*** Begin section ***

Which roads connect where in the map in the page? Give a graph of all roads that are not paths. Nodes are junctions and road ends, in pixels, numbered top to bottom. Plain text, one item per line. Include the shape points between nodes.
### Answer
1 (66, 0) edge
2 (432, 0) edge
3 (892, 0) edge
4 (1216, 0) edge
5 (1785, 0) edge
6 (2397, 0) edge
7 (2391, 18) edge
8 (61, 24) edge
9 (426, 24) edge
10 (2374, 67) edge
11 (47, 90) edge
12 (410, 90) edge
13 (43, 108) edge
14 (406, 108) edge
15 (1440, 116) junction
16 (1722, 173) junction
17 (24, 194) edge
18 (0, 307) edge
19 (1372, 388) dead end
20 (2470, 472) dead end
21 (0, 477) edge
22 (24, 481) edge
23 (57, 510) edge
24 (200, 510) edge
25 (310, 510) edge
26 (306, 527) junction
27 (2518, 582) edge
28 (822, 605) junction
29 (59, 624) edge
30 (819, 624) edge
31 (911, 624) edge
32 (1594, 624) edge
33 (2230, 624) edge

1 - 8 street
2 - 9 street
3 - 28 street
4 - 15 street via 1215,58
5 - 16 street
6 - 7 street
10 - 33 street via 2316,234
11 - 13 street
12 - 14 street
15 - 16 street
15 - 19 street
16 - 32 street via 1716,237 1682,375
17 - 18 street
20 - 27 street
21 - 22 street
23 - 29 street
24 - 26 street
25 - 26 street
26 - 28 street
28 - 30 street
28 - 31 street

*** End section ***

• About this task:
Extract all of the data above without altering anything.

• Problem solution:
Which roads connect where in the map in the page? Give a graph of all roads that are not paths. Nodes are junctions and road ends, in pixels, numbered top to bottom. Plain text, one item per line. Include the shape points between nodes.
### Answer
1 (66, 0) edge
2 (432, 0) edge
3 (892, 0) edge
4 (1216, 0) edge
5 (1785, 0) edge
6 (2397, 0) edge
7 (2391, 18) edge
8 (61, 24) edge
9 (426, 24) edge
10 (2374, 67) edge
11 (47, 90) edge
12 (410, 90) edge
13 (43, 108) edge
14 (406, 108) edge
15 (1440, 116) junction
16 (1722, 173) junction
17 (24, 194) edge
18 (0, 307) edge
19 (1372, 388) dead end
20 (2470, 472) dead end
21 (0, 477) edge
22 (24, 481) edge
23 (57, 510) edge
24 (200, 510) edge
25 (310, 510) edge
26 (306, 527) junction
27 (2518, 582) edge
28 (822, 605) junction
29 (59, 624) edge
30 (819, 624) edge
31 (911, 624) edge
32 (1594, 624) edge
33 (2230, 624) edge

1 - 8 street
2 - 9 street
3 - 28 street
4 - 15 street via 1215,58
5 - 16 street
6 - 7 street
10 - 33 street via 2316,234
11 - 13 street
12 - 14 street
15 - 16 street
15 - 19 street
16 - 32 street via 1716,237 1682,375
17 - 18 street
20 - 27 street
21 - 22 street
23 - 29 street
24 - 26 street
25 - 26 street
26 - 28 street
28 - 30 street
28 - 31 street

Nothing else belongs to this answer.